### EXERCISE
Express the lines of the records below as a JSON list of strings, one string per line with blank lines omitted: begin at the line containing "En sida byggd med omsorg sedan 2001" and stop after the line containing "N OM MÄTPUNKTEN".
╭──
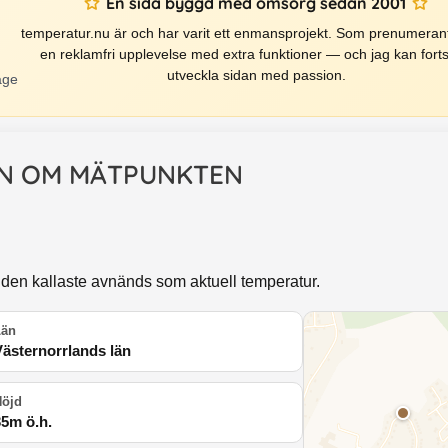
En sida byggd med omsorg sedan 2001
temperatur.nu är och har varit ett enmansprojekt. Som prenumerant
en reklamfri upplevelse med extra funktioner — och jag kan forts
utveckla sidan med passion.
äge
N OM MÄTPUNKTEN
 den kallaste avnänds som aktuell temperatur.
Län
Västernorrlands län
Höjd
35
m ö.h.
╰──
╭──
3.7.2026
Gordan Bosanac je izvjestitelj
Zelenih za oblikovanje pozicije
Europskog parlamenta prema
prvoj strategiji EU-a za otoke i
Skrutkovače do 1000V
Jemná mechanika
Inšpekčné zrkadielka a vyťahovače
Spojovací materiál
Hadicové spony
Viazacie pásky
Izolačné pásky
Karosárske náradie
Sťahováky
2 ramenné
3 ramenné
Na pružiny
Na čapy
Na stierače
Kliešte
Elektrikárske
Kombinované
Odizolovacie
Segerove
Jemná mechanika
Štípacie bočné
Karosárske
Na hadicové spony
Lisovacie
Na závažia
╰──
╭──
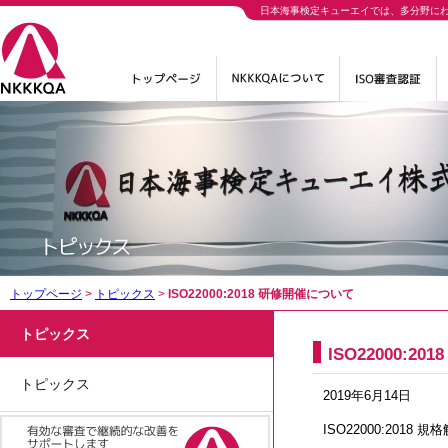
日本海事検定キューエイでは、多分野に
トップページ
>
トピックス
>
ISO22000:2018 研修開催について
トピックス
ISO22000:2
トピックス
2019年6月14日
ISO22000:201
╰──
### FINAL ANSWER
[
  "En sida byggd med omsorg sedan 2001",
  "temperatur.nu är och har varit ett enmansprojekt. Som prenumerant",
  "en reklamfri upplevelse med extra funktioner — och jag kan forts",
  "utveckla sidan med passion.",
  "äge",
  "N OM MÄTPUNKTEN"
]